_Excerpt provided_
CVNov 18, 2025

GeoSceneGraph: Geometric Scene Graph Diffusion Model for Text-guided 3D Indoor Scene Synthesis

arXiv:2511.14884v1
Originality Incremental advance
AI Analysis

This addresses the need for efficient, coherent 3D scene synthesis for applications like virtual reality and mobile devices, though it is incremental as it builds on existing equivariant graph neural networks.

The paper tackles the problem of generating 3D indoor scenes from text prompts by introducing GeoSceneGraph, which leverages graph structures and geometric symmetries without predefined relationships, achieving performance comparable to methods that use ground-truth annotations.

_Data section_
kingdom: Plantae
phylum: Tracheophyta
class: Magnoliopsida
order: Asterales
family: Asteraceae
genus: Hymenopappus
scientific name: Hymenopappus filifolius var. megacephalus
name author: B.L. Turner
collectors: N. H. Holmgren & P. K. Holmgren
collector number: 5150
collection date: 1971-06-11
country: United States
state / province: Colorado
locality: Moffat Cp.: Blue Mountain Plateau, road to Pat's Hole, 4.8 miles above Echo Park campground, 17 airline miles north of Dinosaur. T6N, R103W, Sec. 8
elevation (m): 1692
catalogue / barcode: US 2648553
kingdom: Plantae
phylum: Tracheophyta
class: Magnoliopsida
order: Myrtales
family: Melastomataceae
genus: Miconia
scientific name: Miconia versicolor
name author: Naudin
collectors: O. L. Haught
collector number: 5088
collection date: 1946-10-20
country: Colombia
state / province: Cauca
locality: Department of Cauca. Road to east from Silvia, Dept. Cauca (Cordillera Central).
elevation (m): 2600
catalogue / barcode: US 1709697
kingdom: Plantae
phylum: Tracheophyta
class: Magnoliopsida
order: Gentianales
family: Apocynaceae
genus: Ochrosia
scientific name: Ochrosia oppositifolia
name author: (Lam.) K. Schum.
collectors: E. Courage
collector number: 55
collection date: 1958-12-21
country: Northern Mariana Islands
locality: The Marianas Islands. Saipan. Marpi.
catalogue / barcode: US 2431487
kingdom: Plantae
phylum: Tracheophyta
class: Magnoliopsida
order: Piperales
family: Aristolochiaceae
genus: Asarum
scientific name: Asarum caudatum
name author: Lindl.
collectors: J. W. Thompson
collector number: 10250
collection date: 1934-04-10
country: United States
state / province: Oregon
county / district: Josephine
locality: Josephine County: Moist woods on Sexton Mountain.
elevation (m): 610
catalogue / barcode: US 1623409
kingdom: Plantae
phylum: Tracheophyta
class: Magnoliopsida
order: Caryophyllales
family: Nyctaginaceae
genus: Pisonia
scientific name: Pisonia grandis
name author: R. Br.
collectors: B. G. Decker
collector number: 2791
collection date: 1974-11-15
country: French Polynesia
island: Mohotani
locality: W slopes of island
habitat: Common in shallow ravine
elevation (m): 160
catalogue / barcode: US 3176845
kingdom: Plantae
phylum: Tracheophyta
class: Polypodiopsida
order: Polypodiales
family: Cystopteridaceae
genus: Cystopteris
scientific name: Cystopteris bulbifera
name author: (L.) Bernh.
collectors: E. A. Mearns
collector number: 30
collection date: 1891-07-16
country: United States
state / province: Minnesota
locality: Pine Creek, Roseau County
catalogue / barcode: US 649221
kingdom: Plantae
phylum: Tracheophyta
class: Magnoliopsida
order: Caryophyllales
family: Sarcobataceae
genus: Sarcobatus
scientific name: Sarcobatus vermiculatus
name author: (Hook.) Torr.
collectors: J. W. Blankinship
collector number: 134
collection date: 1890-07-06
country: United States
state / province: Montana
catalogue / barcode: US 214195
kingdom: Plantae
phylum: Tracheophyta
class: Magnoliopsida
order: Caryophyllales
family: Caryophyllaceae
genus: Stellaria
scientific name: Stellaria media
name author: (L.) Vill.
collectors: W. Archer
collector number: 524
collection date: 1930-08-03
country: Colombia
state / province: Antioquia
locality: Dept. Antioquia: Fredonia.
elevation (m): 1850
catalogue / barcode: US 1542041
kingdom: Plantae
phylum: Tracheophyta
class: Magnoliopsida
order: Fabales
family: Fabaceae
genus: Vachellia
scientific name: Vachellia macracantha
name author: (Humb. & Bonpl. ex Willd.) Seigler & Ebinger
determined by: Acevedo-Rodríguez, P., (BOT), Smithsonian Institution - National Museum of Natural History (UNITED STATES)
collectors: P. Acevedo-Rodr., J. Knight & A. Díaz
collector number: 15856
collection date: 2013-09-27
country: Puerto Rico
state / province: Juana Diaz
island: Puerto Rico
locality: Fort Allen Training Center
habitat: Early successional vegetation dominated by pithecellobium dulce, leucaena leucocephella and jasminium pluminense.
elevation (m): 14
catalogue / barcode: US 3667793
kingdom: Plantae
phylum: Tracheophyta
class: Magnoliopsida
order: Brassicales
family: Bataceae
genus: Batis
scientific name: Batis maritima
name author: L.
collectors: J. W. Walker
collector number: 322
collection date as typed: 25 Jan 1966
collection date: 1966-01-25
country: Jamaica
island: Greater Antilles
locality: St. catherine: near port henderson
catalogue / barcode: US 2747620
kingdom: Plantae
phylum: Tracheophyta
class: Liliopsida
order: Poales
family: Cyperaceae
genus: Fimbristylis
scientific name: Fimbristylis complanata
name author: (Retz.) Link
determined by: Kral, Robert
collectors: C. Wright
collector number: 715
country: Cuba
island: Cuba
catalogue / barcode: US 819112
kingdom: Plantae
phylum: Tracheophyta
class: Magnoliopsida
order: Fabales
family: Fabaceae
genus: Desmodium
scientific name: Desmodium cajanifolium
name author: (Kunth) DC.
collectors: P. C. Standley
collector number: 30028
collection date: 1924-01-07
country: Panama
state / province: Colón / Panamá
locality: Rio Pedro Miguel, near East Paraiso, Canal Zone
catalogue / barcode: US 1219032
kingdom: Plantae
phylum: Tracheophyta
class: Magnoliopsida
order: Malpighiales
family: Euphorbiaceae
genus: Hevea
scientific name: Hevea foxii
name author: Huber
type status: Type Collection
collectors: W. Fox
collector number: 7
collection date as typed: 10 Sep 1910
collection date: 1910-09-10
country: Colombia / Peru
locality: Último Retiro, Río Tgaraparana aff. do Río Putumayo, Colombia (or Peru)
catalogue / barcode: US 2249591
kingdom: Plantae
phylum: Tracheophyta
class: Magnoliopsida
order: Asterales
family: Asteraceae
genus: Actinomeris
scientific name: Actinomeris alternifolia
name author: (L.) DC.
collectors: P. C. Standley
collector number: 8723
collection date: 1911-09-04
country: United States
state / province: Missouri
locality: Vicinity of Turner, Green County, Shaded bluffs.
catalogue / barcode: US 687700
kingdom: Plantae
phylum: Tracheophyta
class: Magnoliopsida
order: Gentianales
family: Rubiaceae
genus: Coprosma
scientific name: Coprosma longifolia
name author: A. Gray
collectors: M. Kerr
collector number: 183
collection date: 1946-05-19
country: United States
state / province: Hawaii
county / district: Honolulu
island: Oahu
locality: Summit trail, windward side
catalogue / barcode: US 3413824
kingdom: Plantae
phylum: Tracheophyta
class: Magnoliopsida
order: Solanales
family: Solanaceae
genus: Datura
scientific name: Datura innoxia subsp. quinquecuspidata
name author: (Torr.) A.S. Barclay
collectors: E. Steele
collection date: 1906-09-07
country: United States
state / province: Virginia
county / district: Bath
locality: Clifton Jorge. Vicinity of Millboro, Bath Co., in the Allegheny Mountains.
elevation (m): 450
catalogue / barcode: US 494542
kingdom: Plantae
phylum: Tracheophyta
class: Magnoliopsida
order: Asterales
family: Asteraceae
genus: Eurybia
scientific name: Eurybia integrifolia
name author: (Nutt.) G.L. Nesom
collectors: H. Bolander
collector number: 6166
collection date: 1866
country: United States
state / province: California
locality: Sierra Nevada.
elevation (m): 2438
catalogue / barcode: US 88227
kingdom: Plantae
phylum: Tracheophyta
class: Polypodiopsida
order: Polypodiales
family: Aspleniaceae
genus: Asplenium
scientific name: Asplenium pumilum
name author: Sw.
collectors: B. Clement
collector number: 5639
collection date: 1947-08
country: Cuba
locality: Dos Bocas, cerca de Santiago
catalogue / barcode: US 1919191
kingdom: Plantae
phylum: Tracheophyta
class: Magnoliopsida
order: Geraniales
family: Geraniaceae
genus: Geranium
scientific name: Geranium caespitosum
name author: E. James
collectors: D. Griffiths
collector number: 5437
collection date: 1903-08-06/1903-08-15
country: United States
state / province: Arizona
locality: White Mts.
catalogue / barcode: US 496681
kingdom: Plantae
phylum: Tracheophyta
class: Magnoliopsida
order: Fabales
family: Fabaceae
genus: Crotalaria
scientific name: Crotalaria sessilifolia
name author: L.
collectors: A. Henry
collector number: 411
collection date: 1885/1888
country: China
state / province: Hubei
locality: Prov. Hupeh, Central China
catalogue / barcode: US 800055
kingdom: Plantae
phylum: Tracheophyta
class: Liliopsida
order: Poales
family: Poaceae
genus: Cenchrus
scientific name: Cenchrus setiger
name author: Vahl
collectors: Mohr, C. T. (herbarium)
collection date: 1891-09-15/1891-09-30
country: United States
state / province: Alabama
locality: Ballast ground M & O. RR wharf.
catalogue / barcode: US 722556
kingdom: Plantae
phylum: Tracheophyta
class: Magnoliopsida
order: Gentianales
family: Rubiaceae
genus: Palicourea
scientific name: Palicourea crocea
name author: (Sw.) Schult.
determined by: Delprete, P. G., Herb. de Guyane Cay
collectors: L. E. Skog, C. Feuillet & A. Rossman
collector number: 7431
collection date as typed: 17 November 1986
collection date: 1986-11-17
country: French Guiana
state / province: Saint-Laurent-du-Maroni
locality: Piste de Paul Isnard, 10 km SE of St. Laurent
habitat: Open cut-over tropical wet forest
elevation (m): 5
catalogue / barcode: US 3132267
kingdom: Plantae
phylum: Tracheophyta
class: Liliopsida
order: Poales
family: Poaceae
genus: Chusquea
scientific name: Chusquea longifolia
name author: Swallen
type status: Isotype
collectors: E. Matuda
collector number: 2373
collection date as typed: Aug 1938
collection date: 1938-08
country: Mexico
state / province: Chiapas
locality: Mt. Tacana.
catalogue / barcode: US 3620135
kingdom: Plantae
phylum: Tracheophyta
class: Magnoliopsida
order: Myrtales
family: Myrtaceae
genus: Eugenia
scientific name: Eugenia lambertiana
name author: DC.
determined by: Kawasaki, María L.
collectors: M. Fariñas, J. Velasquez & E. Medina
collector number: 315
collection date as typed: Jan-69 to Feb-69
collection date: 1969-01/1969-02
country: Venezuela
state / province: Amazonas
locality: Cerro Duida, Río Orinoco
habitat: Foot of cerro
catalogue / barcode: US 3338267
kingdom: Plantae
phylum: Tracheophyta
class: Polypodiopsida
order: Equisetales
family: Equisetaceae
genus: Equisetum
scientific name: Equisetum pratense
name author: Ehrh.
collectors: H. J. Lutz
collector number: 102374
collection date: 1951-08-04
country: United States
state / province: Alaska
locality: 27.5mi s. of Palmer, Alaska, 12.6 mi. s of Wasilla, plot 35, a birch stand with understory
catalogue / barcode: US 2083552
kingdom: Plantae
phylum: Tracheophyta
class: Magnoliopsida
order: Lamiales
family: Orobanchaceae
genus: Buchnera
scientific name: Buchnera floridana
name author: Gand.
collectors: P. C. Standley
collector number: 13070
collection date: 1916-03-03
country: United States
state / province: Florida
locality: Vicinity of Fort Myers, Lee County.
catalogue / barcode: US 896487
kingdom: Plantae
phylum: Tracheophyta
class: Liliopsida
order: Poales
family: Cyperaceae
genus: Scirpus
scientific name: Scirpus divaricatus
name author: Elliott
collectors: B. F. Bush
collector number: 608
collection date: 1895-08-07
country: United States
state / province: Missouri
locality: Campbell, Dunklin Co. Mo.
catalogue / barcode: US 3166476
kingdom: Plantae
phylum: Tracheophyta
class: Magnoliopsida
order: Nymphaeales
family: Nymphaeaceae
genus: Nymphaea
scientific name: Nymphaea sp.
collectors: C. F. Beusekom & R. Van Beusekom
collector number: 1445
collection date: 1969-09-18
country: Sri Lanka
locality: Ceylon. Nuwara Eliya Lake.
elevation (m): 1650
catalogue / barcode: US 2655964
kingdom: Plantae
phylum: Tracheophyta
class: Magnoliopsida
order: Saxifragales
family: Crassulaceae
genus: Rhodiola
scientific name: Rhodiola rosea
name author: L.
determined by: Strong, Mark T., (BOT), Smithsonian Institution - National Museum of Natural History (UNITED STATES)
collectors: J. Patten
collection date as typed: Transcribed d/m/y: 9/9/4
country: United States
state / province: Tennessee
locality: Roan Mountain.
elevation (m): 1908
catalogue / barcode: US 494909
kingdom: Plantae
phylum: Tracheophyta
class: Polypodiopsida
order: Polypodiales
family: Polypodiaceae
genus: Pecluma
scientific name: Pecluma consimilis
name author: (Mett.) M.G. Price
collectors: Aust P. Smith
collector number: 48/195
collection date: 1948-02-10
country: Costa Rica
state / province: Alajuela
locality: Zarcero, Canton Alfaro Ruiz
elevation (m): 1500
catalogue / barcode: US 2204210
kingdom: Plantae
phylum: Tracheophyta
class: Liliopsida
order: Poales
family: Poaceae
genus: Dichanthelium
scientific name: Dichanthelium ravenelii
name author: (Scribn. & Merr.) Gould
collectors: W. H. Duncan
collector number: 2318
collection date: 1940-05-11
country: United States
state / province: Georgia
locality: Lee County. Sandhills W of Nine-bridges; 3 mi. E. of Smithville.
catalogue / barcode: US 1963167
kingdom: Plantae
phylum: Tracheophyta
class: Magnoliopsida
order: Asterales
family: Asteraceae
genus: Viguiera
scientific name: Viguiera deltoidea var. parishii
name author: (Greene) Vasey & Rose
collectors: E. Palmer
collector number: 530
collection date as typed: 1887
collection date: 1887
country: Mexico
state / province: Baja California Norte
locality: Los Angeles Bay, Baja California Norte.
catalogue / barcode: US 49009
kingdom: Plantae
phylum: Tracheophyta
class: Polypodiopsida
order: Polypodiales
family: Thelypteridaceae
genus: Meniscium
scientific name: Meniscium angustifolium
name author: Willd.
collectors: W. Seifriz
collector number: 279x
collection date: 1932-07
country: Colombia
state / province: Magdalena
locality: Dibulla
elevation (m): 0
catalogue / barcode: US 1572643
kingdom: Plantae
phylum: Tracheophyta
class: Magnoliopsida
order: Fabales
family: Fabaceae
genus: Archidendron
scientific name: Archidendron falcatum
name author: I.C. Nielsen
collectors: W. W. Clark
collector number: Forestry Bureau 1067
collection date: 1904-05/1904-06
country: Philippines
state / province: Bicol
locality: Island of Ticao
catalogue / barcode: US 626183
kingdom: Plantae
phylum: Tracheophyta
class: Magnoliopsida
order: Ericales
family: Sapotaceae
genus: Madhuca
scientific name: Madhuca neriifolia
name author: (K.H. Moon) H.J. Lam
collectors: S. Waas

_Your task_
Reproduce word for word the stretch of the paper summary from "This addresses the" through "use ground-truth annotations.". The records come from a source separate from the paper summary.

_Solution to this task_
This addresses the need for efficient, coherent 3D scene synthesis for applications like virtual reality and mobile devices, though it is incremental as it builds on existing equivariant graph neural networks.

The paper tackles the problem of generating 3D indoor scenes from text prompts by introducing GeoSceneGraph, which leverages graph structures and geometric symmetries without predefined relationships, achieving performance comparable to methods that use ground-truth annotations.